I dissent. A man or a woman should be permitted to utilize maximum force to resist being forcibly robbed.4 We should not change the law to provide otherwise.

. I believe the majority is mistaken to the extent it is indicating that the shooting took place forty to fifty yards away from where the robbery began. Yvette Kiah testified that she lived at 922 Chester Street. She testified that she heard people scuffling "across the street. That would be between 901 and 903, across the street from me.” She said she then put “stuff” against the window when she heard men running. At that time, she heard gunshots. She then testified that a van was parked in front of her door. She saw the people who had been running. But at that time, the victim was already on the ground. On cross-examination, she again testified that the comer store was "almost immediately across the street.” It was suggested that the distance was "about 40 to 50 yards.” She responded, "Yup. That's right.” In my view, she was testifying, probably erroneously, that the shooting took place forty to fifty yards away, not that the victim ran fifty yards before he was shot, although he may have ran some distance after being shot. A forensic witness for the State, upon prodding, stated that a casing had been found forty yards from the corner store. It is clear, however, that the robbery commenced on the front stoop of a house that defendant was sitting on, not at the corner store, and then moved into or near the street.

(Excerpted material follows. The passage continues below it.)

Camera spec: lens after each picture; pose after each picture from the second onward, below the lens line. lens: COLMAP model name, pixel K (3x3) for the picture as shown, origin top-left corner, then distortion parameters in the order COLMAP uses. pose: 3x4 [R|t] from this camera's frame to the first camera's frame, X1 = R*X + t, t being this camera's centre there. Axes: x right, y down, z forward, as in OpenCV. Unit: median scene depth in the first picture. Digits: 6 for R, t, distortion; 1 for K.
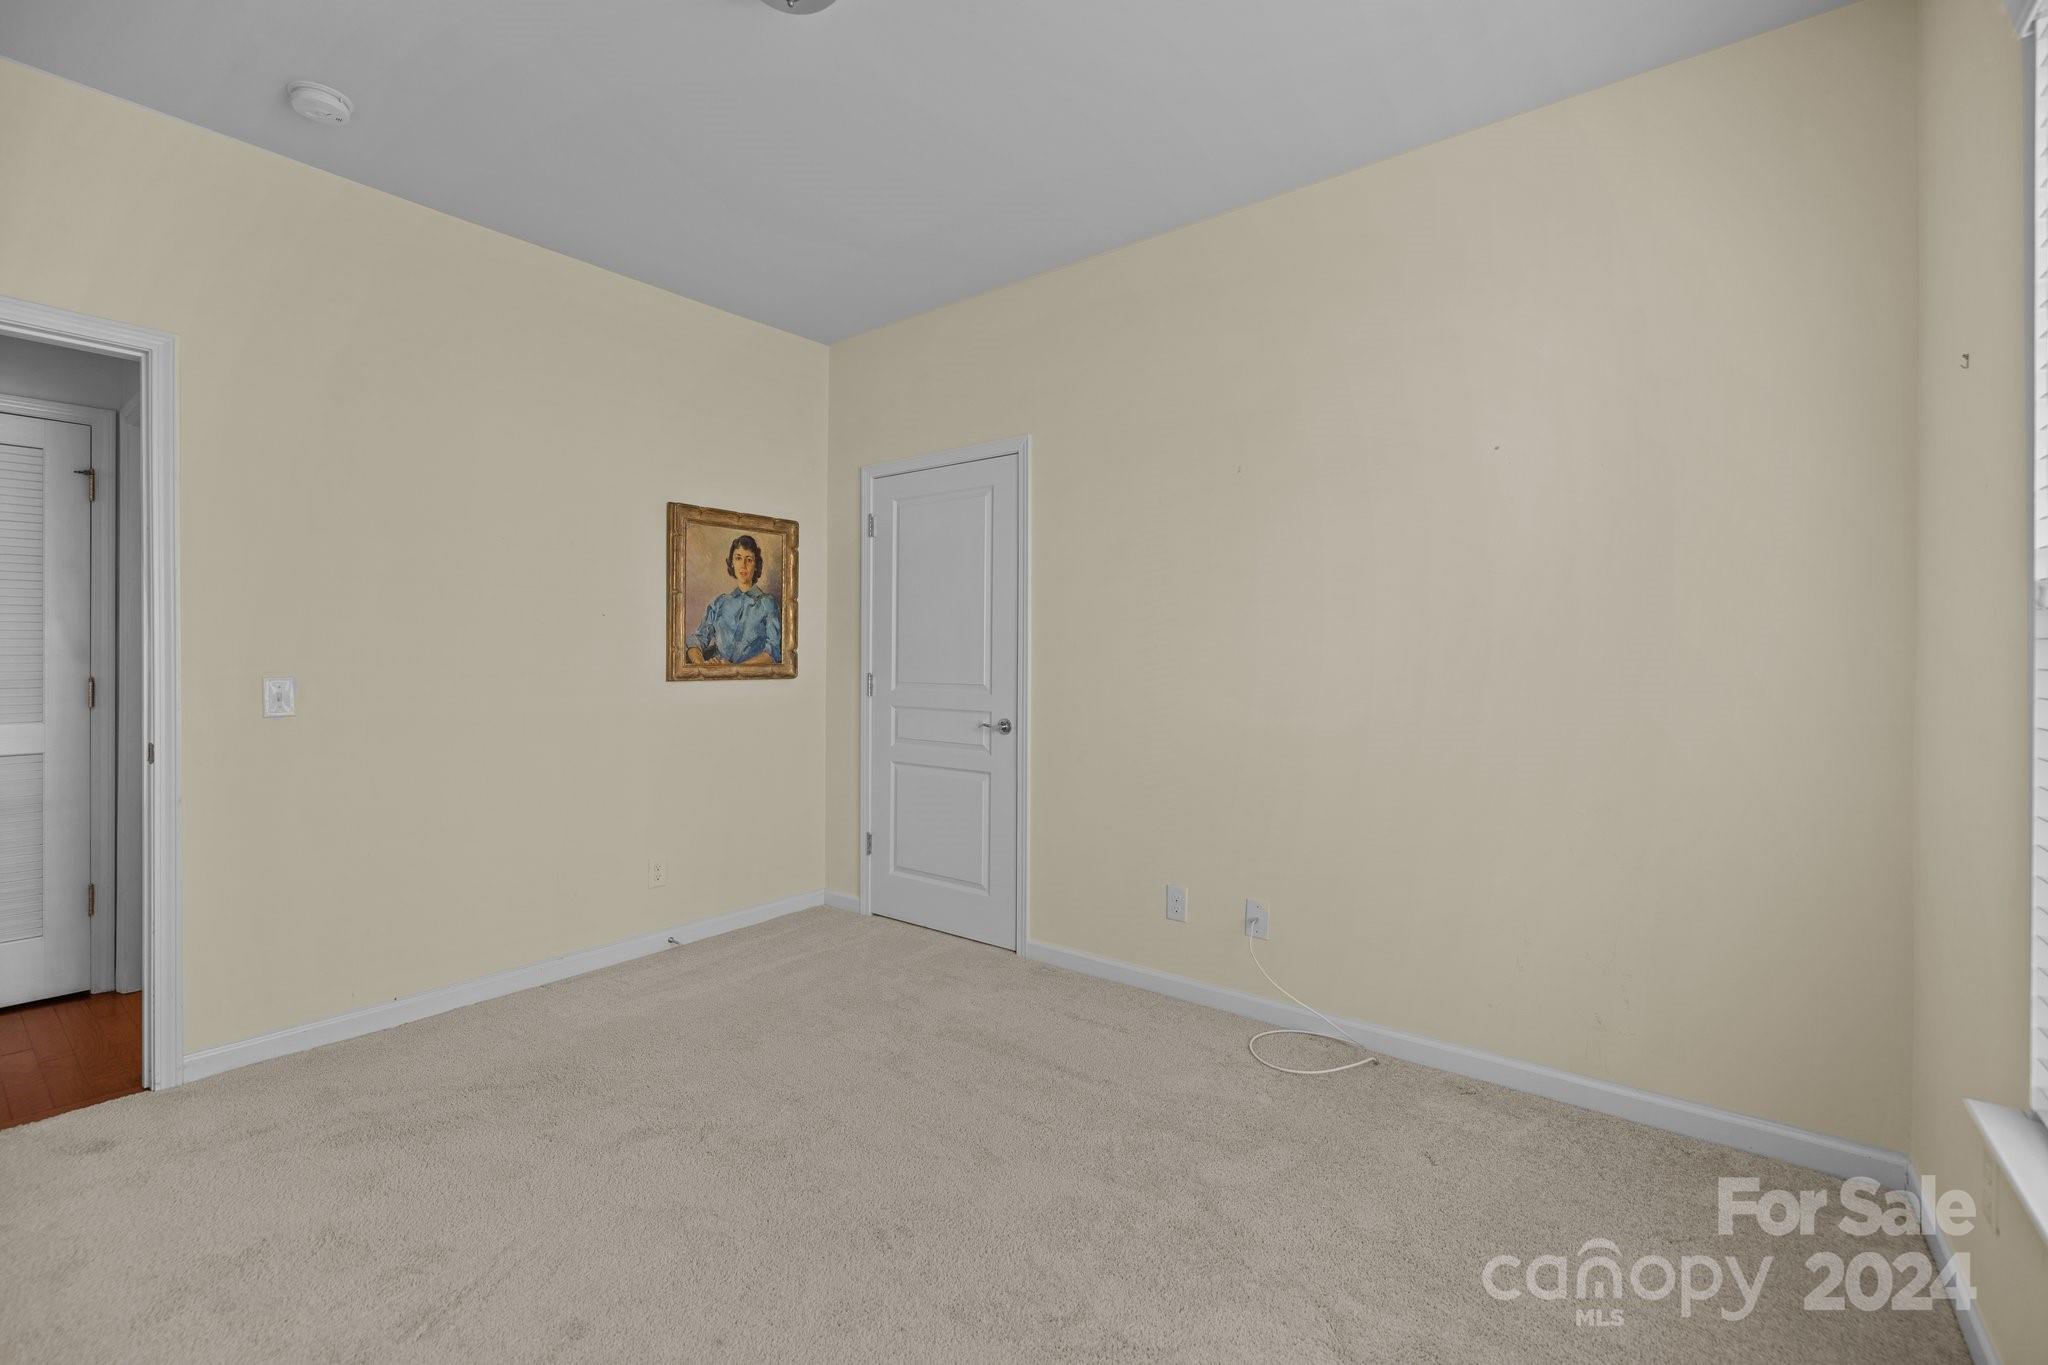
lens RADIAL K [[873.5, 0, 1026.8], [0, 873.5, 662.1], [0, 0, 1]] dist [-0.001186, 0.000154]
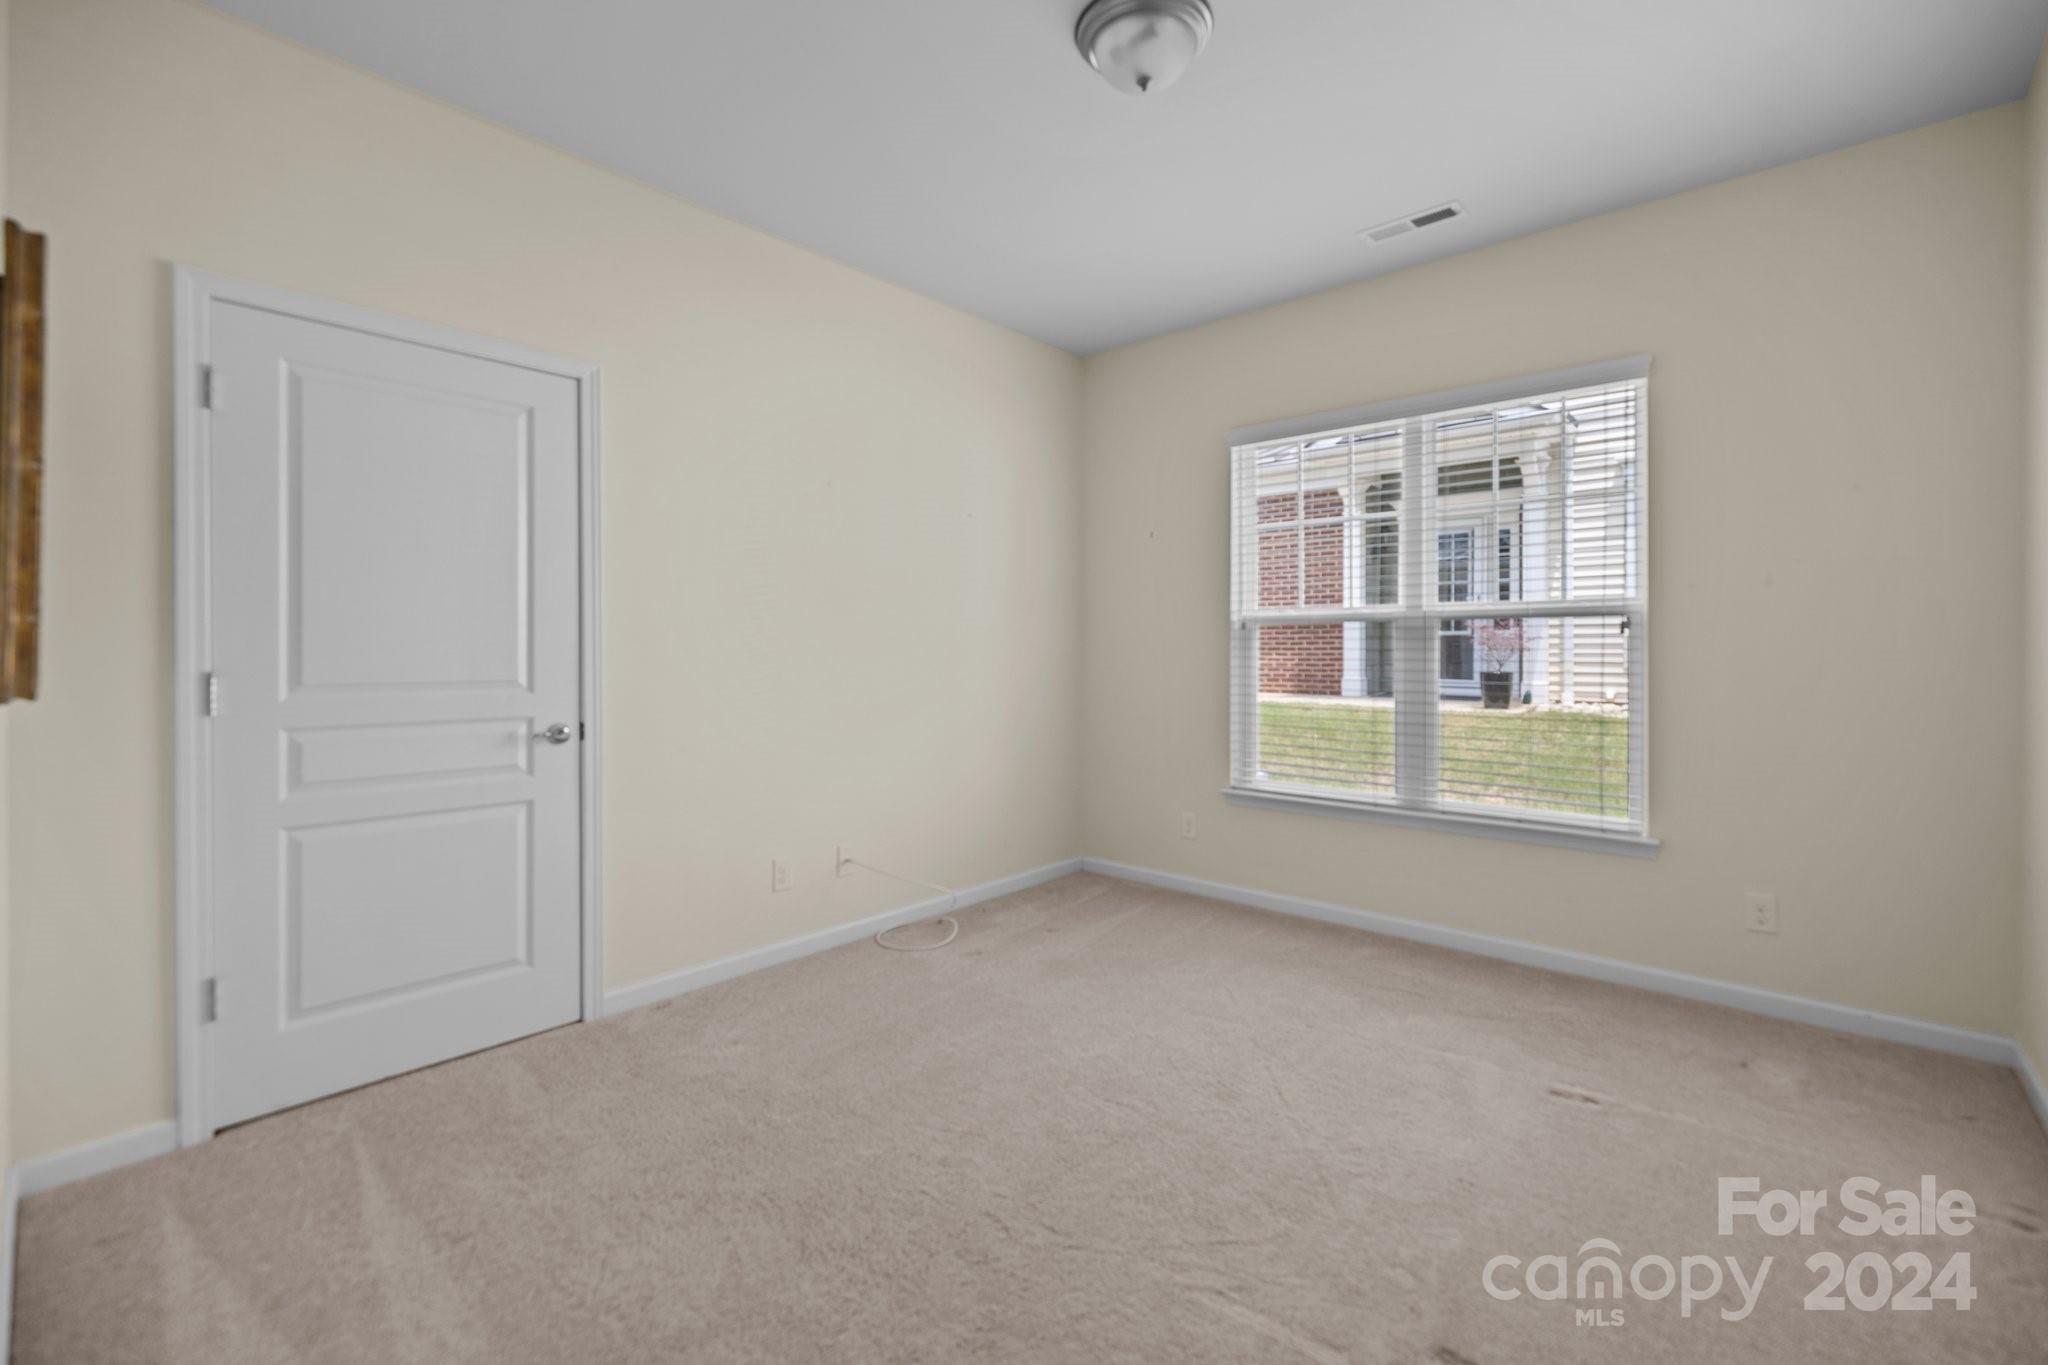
lens RADIAL K [[873.5, 0, 1026.8], [0, 873.5, 662.1], [0, 0, 1]] dist [-0.001186, 0.000154]
pose [[0.040983, -0.010828, 0.999101, -0.746722], [0.003470, 0.999937, 0.010695, 0.003705], [-0.999154, 0.003029, 0.041018, 0.547601]]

Another witness, Ms. Jones, who was actually at the scene of the shooting, described how far the victim ran before he was shot by pointing out a distance in the courtroom. The distance was described by the prosecutor and accepted by the court and the witness, as being fifteen to twenty feet. Ex. Vol. 11, page 88. Later, a crime scene technician testified that clothes and a bullet were found fifty yards from *225the corner store, evidence that the scuffling for the gun moved — started at one place and moved down and/or into the slreet and that the defendant shot the victim as soon as he wrestled the gun from him. Sydnor was asked in his statement to the police where he shot the victim and responded, “Right there at the curb. He ran away across the street.” He subsequently testified that the victim was five feet away when he was shot and that the defendant shot Mr. Jackson immediately after he wrestled the gun from him. His statement was introduced over his objection as evidence for the State.

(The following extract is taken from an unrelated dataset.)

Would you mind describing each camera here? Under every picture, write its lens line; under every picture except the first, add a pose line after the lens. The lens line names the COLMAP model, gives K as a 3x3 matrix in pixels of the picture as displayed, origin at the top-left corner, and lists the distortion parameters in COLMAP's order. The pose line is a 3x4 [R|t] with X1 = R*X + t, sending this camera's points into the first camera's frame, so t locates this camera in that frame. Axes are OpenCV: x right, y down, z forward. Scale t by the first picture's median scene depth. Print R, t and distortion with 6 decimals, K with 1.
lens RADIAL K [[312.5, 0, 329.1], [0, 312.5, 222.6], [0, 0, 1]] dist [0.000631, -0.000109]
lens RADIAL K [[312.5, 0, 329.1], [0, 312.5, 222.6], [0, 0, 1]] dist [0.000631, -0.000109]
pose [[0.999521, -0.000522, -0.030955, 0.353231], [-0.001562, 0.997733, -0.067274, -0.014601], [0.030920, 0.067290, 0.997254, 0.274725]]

. Burko v. State, 19 Md.App. 645, 313 A.2d 864 (1974), vacated on other grounds, 422 U.S. 1003, 95 S.Ct. 2624, 45 L.Ed.2d 667 (1975).

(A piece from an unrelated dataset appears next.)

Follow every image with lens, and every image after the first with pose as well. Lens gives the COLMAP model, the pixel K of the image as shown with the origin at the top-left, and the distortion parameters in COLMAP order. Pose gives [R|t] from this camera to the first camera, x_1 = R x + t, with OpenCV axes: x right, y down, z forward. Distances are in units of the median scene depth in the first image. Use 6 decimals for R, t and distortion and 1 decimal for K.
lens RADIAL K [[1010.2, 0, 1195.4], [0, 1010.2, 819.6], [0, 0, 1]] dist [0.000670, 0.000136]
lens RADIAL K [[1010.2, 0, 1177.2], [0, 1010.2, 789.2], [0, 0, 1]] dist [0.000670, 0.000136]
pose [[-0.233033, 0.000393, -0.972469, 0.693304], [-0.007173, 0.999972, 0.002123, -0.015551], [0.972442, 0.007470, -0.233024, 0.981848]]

. Presumably, in that circumstance, the majority would hold that Mr. Jackson was shooting during a robbery and Mr. Sydnor was not, but might hold that Mr. Sydnor was acting in self-defense, although the right to self-defense, according to the majority, supposedly would have ceased when Mr. Jackson turned and walked away.

. In footnote 4 of the majority opinion, the Court mischaracterizes the position of the dissent. It is my belief that the law of robbery has always permitted the victims of robbery, unlike the victims in certain other situations, to use not only necessary, but deadly force, to resist a forcible robbery in progress. The Court heretofore has always construed robbery to be a continuing offense, not completed until the robber has reached a place of, or status of, temporary safety. What the majority does in footnote 4, and in the opinion for that matter, is to, for the first time, engraft the general law of self defense onto the law relating to an ongoing robbery offense for which different rules have always applied.

In changing the law, it is retroactively holding the petitioner responsible for a criminal act, which was not a criminal act when committed. In the process, Sydnor will be spending twelve years in prison for an offense that was not an offense at the time it occurred.

While it can be argued that the position of the majority is a proper position to be taken in future instances of resistance to robbery (al*233though I would not make the argument), in my view, it should not be, for obvious reasons, created — after the fact.